Benozzo Gozzoli, Le triomphe de saint Thomas d'Aquin, 1471

mercredi 9 février 2011

Claude Lorrain et le puits de Jacob

            Voici un autre paysage biblique de Claude Gellée. Le peintre lorrain s’y inspire, avec quelque liberté, de l’histoire de Jacob que nous rapporte la Genèse, et plus précisément de la péricope suivante :

Jacob se mit en marche et alla au pays des fils de l’Orient. Et voici qu’il vit un puits dans la campagne, près duquel étaient couchés trois troupeaux de petit bétail : c’était à ce puits qu’on abreuvait les troupeaux, mais la pierre qui en fermait l’ouverture était grande. Quand tous les troupeaux étaient rassemblés là, on roulait la pierre de sur la bouche du puits, on abreuvait le bétail, puis on remettait la pierre en place sur la bouche du puits. […]
Il conversait encore avec eux lorsque Rachel arriva avec le bétail de son père, car elle était bergère. Dès que Jacob eut vu Rachel, la fille de son oncle Laban, et le bétail de son oncle Laban, il s’approcha, roula la pierre sur la bouche du puits et abreuva le bétail de son oncle Laban[1].

L’artiste ajoute à la scène Léa, sœur de Rachel, les deux femmes allant devenir les épouses successives de Jacob, à cause de la ruse de Laban.

            Sur le tableau, on reconnaît au premier plan Jacob à droite, les deux filles de Laban à gauche, et le troupeau de « petit bétail », c’est-à-dire de moutons, qui s’abreuve au puits, dont le couvercle a été ouvert et déposé vers l’avant. Un bosquet majestueux domine le premier plan aussi bien que l’ensemble de l’œuvre, qu’il divise nettement en deux moitiés. Il doit évidemment sa luxuriance à l’eau du puits ; mais peut-être fait-il aussi allusion à la postérité de Jacob, dont les deux femmes  enfanteront les pères des douze tribus d’Israël. Métaphore du gouvernement divin sur le monde et sur l’histoire, comme nous l’avons déjà suggéré, le soleil se dissimule en contre-jour derrière ces grands arbres, éclairant silencieusement l’événement providentiel qui se déroule aussi bien que la nature grandiose et délicate qui lui sert d’écrin.

            Au sujet de cet épisode, on évoquera d’abord la rencontre du Christ avec la Samaritaine, qui eut lieu près du puits de Jacob[2] :

Qui boira de l’eau de que lui donnerai n’aura plus jamais soif : l’eau que je lui donnerai deviendra en lui source d’eau jaillissant en vie éternelle[3].

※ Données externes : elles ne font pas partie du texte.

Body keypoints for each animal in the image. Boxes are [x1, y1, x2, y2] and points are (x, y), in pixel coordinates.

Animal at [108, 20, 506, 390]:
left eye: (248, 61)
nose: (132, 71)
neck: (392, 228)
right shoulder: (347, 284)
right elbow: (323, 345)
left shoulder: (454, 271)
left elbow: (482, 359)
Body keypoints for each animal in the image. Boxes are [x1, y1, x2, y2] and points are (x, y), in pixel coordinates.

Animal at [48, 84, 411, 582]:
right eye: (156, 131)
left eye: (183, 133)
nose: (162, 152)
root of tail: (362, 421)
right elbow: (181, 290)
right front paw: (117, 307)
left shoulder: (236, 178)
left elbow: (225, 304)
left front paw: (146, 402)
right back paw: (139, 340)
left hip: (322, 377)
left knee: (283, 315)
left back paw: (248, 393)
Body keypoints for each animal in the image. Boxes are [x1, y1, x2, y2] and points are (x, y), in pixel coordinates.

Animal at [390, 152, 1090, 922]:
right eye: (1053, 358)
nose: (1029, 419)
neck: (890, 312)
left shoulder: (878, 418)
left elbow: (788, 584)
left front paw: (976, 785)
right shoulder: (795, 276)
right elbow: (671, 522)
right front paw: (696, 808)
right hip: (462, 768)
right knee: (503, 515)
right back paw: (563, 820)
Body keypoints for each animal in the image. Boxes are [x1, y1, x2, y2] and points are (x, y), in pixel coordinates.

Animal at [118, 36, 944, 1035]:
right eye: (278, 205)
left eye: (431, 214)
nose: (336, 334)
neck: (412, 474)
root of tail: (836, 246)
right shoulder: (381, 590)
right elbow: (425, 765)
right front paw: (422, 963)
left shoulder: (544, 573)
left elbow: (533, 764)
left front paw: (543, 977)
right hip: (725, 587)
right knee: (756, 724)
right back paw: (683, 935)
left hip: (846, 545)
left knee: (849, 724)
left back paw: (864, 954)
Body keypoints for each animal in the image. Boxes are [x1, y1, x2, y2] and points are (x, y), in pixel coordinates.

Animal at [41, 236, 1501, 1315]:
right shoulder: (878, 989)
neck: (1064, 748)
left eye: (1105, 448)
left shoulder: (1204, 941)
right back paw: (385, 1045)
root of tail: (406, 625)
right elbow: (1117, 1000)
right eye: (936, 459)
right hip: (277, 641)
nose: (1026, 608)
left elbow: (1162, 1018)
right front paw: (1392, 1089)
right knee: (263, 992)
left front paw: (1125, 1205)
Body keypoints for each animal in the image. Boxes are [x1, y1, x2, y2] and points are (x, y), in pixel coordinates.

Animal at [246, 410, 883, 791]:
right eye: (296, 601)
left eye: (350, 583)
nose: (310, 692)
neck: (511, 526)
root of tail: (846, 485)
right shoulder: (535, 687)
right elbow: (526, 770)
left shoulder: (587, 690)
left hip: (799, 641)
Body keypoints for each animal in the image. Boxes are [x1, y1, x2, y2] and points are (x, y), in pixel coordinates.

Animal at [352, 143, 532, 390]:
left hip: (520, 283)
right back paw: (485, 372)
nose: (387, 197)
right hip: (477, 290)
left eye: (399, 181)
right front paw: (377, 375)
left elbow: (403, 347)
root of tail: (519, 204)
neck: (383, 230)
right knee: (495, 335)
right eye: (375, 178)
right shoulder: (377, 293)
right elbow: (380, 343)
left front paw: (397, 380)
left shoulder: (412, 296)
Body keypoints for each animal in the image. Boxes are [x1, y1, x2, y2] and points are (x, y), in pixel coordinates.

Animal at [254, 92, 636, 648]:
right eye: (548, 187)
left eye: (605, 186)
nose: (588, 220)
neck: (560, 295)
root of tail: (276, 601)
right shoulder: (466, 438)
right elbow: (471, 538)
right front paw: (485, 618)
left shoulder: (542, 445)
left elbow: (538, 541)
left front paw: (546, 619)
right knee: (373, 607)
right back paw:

Et on se rappellera enfin que les Pères de l’Église, au témoignage de saint Thomas, interprètent la succession des patriarches comme celle des trois vertus théologales, et les deux femmes de Jacob comme les deux préceptes de la charité :

Moraliter autem Abraham nobis virtutem fidei per exempla Christi significat, cum de eo legatur: Abraham credidit Deo, et reputatum est ei ad iustitiam. Isaac significat spem, quia interpretatur risus, fuit enim gaudium parentum; spes vero similiter est gaudium nostrum, dum aeterna bona sperare facit et de eis gaudere. Abraham ergo genuit Isaac quia fides generat spem. Iacob autem significat caritatem. Caritas enim amplectitur duas vitas: activam per dilectionem proximi, contemplativam per dilectionem Dei; activa per Liam, contemplativa per Rachel significatur. Lia enim laborans interpretatur, quia activa in labore est; Rachel visum principium, quia per contemplativam principium, id est Deus, videtur. Nascitur ergo Iacob de duobus parentibus, quia caritas nascitur de fide et spe; quod enim credimus et speramus, diligimus[4].

Jacob, fils d’Isaac fils d’Abraham, comme la charité est fille de l’espérance, qui est fille de la foi ; puis Jacob épouse Léa et Rachel, qui signifient la vie active et la vie contemplative, l’amour du prochain et l’amour de Dieu.

Claude Lorrain, Paysage avec Jacob, Rachel et Léa près du puits, 1666.
Saint-Pétersbourg, Musée de l'Hermitage.


Vous trouverez ici la liste des tableaux et des dessins de Claude Lorrain que nous avons présentés sur ce blog, et que nous avons disposée selon l’ordre chronologique de la vie du peintre :
http://participans.blogspot.fr/2012/07/regards-sur-quarante-tableaux-ou.html


[1] Gn 29, 1-3 ; 9-10.
[2] Cf. Jn 4, 4-14.
[3] Jn 4, 14.
[4] Catena aurea in Matthaeum c. 1, lect. 2, in fine.